--- begin Recorded information ---

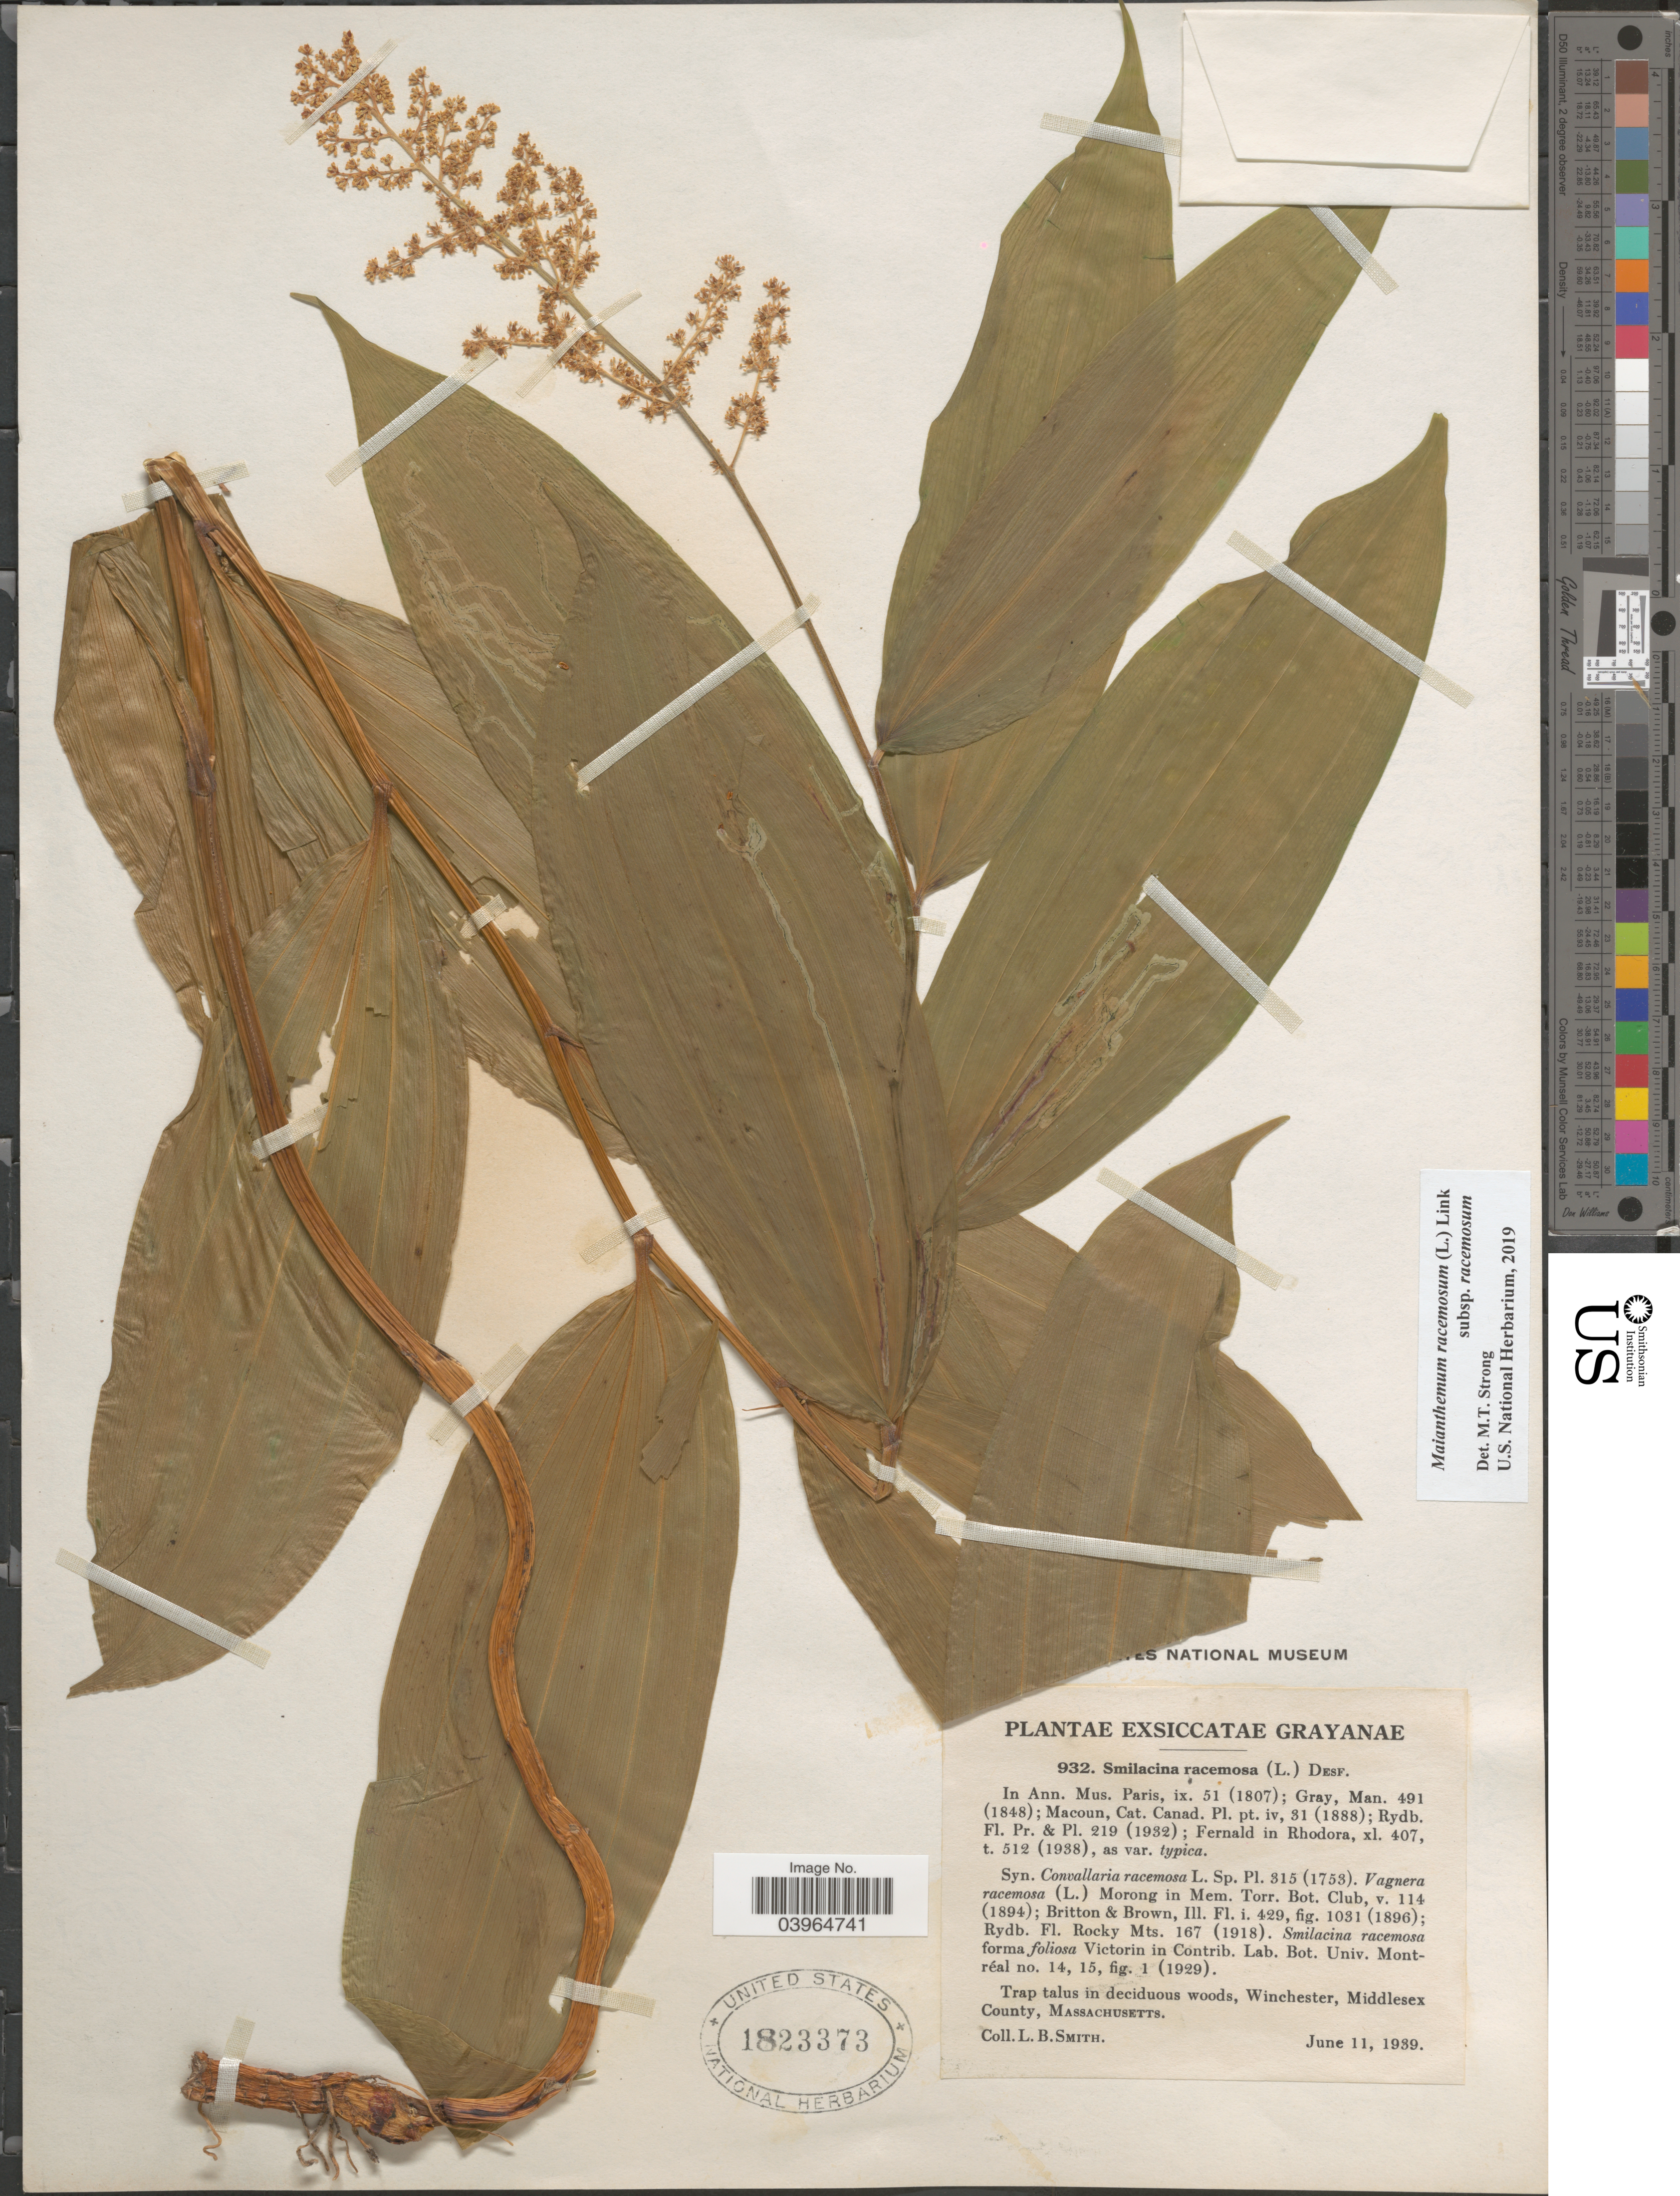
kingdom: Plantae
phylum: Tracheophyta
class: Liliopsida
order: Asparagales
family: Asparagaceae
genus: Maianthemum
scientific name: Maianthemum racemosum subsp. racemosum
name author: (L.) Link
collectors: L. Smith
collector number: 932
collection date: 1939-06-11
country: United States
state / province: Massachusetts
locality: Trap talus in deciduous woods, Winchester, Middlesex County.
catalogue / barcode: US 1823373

--- end Recorded information ---

• _What is expected_
Rewrite all the entries above, replacing "collection date" with "date collected" and leaving everything else unchanged. Omit the pictures.

• _Answer to this task_
kingdom: Plantae
phylum: Tracheophyta
class: Liliopsida
order: Asparagales
family: Asparagaceae
genus: Maianthemum
scientific name: Maianthemum racemosum subsp. racemosum
name author: (L.) Link
collectors: L. Smith
collector number: 932
date collected: 1939-06-11
country: United States
state / province: Massachusetts
locality: Trap talus in deciduous woods, Winchester, Middlesex County.
catalogue / barcode: US 1823373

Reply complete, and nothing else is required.